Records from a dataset
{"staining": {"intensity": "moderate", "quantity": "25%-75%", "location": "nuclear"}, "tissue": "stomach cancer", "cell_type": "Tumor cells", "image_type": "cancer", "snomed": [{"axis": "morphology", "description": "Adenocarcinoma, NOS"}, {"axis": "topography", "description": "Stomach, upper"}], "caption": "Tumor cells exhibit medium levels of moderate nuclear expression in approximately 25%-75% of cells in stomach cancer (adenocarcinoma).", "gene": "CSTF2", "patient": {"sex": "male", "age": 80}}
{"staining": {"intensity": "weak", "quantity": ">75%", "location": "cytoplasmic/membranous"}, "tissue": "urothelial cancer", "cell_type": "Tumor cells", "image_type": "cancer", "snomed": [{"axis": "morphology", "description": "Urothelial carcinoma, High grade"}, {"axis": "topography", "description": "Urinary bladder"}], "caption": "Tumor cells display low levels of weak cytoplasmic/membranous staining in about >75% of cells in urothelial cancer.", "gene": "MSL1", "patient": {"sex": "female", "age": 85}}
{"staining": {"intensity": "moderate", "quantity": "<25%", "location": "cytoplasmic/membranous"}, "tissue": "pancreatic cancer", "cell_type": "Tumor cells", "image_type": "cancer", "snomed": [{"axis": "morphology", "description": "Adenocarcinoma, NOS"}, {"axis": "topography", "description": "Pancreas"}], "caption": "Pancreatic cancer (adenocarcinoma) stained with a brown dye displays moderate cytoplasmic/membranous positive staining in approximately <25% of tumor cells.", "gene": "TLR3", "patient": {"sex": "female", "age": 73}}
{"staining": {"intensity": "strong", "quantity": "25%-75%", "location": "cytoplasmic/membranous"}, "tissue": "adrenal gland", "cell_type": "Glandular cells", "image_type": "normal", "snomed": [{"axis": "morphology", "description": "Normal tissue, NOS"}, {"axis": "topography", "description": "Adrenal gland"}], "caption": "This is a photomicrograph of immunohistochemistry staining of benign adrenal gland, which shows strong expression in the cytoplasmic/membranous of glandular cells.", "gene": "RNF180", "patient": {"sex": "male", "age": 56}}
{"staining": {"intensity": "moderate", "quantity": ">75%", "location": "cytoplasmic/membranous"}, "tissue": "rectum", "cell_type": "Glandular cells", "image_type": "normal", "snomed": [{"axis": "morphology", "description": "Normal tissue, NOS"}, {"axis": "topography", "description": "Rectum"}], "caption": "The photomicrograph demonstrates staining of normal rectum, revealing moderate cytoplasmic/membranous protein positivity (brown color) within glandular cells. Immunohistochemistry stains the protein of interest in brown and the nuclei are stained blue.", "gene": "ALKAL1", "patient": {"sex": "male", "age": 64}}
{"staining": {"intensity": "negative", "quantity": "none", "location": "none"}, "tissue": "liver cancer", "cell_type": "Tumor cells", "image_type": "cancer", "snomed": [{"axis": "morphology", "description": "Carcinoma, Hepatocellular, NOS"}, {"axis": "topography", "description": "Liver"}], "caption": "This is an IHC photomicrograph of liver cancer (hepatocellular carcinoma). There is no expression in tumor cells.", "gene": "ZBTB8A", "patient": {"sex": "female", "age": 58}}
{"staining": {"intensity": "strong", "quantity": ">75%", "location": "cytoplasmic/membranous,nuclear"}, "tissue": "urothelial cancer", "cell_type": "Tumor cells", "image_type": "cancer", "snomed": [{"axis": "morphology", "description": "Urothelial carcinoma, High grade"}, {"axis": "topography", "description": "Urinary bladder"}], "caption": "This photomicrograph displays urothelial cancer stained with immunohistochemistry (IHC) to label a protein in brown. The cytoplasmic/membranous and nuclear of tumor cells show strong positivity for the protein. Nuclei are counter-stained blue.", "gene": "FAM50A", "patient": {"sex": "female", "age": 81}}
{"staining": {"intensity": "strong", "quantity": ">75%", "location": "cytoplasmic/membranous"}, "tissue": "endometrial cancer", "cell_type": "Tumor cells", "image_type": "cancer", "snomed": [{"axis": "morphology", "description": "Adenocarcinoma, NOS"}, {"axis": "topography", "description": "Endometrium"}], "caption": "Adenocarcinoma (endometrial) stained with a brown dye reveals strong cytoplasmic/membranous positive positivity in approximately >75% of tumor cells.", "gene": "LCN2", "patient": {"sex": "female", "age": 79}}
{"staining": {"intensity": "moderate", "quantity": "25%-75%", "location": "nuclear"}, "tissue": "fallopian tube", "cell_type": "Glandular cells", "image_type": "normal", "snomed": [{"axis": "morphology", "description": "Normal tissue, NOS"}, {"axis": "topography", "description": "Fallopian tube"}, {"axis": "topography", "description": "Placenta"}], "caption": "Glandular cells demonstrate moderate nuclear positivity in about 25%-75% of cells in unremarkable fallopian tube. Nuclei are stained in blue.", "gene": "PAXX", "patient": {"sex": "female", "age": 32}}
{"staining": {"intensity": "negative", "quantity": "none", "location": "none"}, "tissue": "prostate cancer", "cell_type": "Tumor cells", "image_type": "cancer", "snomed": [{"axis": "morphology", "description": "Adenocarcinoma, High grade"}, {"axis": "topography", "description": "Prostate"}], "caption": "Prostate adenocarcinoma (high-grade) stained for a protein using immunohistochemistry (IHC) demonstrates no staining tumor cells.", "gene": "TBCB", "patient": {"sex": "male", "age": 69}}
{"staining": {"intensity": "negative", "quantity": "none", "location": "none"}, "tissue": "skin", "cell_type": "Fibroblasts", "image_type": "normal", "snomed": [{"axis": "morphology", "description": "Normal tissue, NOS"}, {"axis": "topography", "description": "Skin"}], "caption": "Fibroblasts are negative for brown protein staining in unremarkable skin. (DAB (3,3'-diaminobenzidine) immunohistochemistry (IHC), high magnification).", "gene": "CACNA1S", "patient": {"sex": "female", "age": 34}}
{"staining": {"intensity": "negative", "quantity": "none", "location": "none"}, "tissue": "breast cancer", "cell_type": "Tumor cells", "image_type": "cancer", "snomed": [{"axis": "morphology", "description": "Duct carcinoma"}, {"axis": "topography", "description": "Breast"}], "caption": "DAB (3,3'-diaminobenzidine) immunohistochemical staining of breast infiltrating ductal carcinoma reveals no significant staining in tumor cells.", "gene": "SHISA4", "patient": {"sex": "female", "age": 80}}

■ **Exercise prompt**
Every record above is to be transcribed exactly as written.

■ **Answer box**
{"staining": {"intensity": "moderate", "quantity": "25%-75%", "location": "nuclear"}, "tissue": "stomach cancer", "cell_type": "Tumor cells", "image_type": "cancer", "snomed": [{"axis": "morphology", "description": "Adenocarcinoma, NOS"}, {"axis": "topography", "description": "Stomach, upper"}], "caption": "Tumor cells exhibit medium levels of moderate nuclear expression in approximately 25%-75% of cells in stomach cancer (adenocarcinoma).", "gene": "CSTF2", "patient": {"sex": "male", "age": 80}}
{"staining": {"intensity": "weak", "quantity": ">75%", "location": "cytoplasmic/membranous"}, "tissue": "urothelial cancer", "cell_type": "Tumor cells", "image_type": "cancer", "snomed": [{"axis": "morphology", "description": "Urothelial carcinoma, High grade"}, {"axis": "topography", "description": "Urinary bladder"}], "caption": "Tumor cells display low levels of weak cytoplasmic/membranous staining in about >75% of cells in urothelial cancer.", "gene": "MSL1", "patient": {"sex": "female", "age": 85}}
{"staining": {"intensity": "moderate", "quantity": "<25%", "location": "cytoplasmic/membranous"}, "tissue": "pancreatic cancer", "cell_type": "Tumor cells", "image_type": "cancer", "snomed": [{"axis": "morphology", "description": "Adenocarcinoma, NOS"}, {"axis": "topography", "description": "Pancreas"}], "caption": "Pancreatic cancer (adenocarcinoma) stained with a brown dye displays moderate cytoplasmic/membranous positive staining in approximately <25% of tumor cells.", "gene": "TLR3", "patient": {"sex": "female", "age": 73}}
{"staining": {"intensity": "strong", "quantity": "25%-75%", "location": "cytoplasmic/membranous"}, "tissue": "adrenal gland", "cell_type": "Glandular cells", "image_type": "normal", "snomed": [{"axis": "morphology", "description": "Normal tissue, NOS"}, {"axis": "topography", "description": "Adrenal gland"}], "caption": "This is a photomicrograph of immunohistochemistry staining of benign adrenal gland, which shows strong expression in the cytoplasmic/membranous of glandular cells.", "gene": "RNF180", "patient": {"sex": "male", "age": 56}}
{"staining": {"intensity": "moderate", "quantity": ">75%", "location": "cytoplasmic/membranous"}, "tissue": "rectum", "cell_type": "Glandular cells", "image_type": "normal", "snomed": [{"axis": "morphology", "description": "Normal tissue, NOS"}, {"axis": "topography", "description": "Rectum"}], "caption": "The photomicrograph demonstrates staining of normal rectum, revealing moderate cytoplasmic/membranous protein positivity (brown color) within glandular cells. Immunohistochemistry stains the protein of interest in brown and the nuclei are stained blue.", "gene": "ALKAL1", "patient": {"sex": "male", "age": 64}}
{"staining": {"intensity": "negative", "quantity": "none", "location": "none"}, "tissue": "liver cancer", "cell_type": "Tumor cells", "image_type": "cancer", "snomed": [{"axis": "morphology", "description": "Carcinoma, Hepatocellular, NOS"}, {"axis": "topography", "description": "Liver"}], "caption": "This is an IHC photomicrograph of liver cancer (hepatocellular carcinoma). There is no expression in tumor cells.", "gene": "ZBTB8A", "patient": {"sex": "female", "age": 58}}
{"staining": {"intensity": "strong", "quantity": ">75%", "location": "cytoplasmic/membranous,nuclear"}, "tissue": "urothelial cancer", "cell_type": "Tumor cells", "image_type": "cancer", "snomed": [{"axis": "morphology", "description": "Urothelial carcinoma, High grade"}, {"axis": "topography", "description": "Urinary bladder"}], "caption": "This photomicrograph displays urothelial cancer stained with immunohistochemistry (IHC) to label a protein in brown. The cytoplasmic/membranous and nuclear of tumor cells show strong positivity for the protein. Nuclei are counter-stained blue.", "gene": "FAM50A", "patient": {"sex": "female", "age": 81}}
{"staining": {"intensity": "strong", "quantity": ">75%", "location": "cytoplasmic/membranous"}, "tissue": "endometrial cancer", "cell_type": "Tumor cells", "image_type": "cancer", "snomed": [{"axis": "morphology", "description": "Adenocarcinoma, NOS"}, {"axis": "topography", "description": "Endometrium"}], "caption": "Adenocarcinoma (endometrial) stained with a brown dye reveals strong cytoplasmic/membranous positive positivity in approximately >75% of tumor cells.", "gene": "LCN2", "patient": {"sex": "female", "age": 79}}
{"staining": {"intensity": "moderate", "quantity": "25%-75%", "location": "nuclear"}, "tissue": "fallopian tube", "cell_type": "Glandular cells", "image_type": "normal", "snomed": [{"axis": "morphology", "description": "Normal tissue, NOS"}, {"axis": "topography", "description": "Fallopian tube"}, {"axis": "topography", "description": "Placenta"}], "caption": "Glandular cells demonstrate moderate nuclear positivity in about 25%-75% of cells in unremarkable fallopian tube. Nuclei are stained in blue.", "gene": "PAXX", "patient": {"sex": "female", "age": 32}}
{"staining": {"intensity": "negative", "quantity": "none", "location": "none"}, "tissue": "prostate cancer", "cell_type": "Tumor cells", "image_type": "cancer", "snomed": [{"axis": "morphology", "description": "Adenocarcinoma, High grade"}, {"axis": "topography", "description": "Prostate"}], "caption": "Prostate adenocarcinoma (high-grade) stained for a protein using immunohistochemistry (IHC) demonstrates no staining tumor cells.", "gene": "TBCB", "patient": {"sex": "male", "age": 69}}
{"staining": {"intensity": "negative", "quantity": "none", "location": "none"}, "tissue": "skin", "cell_type": "Fibroblasts", "image_type": "normal", "snomed": [{"axis": "morphology", "description": "Normal tissue, NOS"}, {"axis": "topography", "description": "Skin"}], "caption": "Fibroblasts are negative for brown protein staining in unremarkable skin. (DAB (3,3'-diaminobenzidine) immunohistochemistry (IHC), high magnification).", "gene": "CACNA1S", "patient": {"sex": "female", "age": 34}}
{"staining": {"intensity": "negative", "quantity": "none", "location": "none"}, "tissue": "breast cancer", "cell_type": "Tumor cells", "image_type": "cancer", "snomed": [{"axis": "morphology", "description": "Duct carcinoma"}, {"axis": "topography", "description": "Breast"}], "caption": "DAB (3,3'-diaminobenzidine) immunohistochemical staining of breast infiltrating ductal carcinoma reveals no significant staining in tumor cells.", "gene": "SHISA4", "patient": {"sex": "female", "age": 80}}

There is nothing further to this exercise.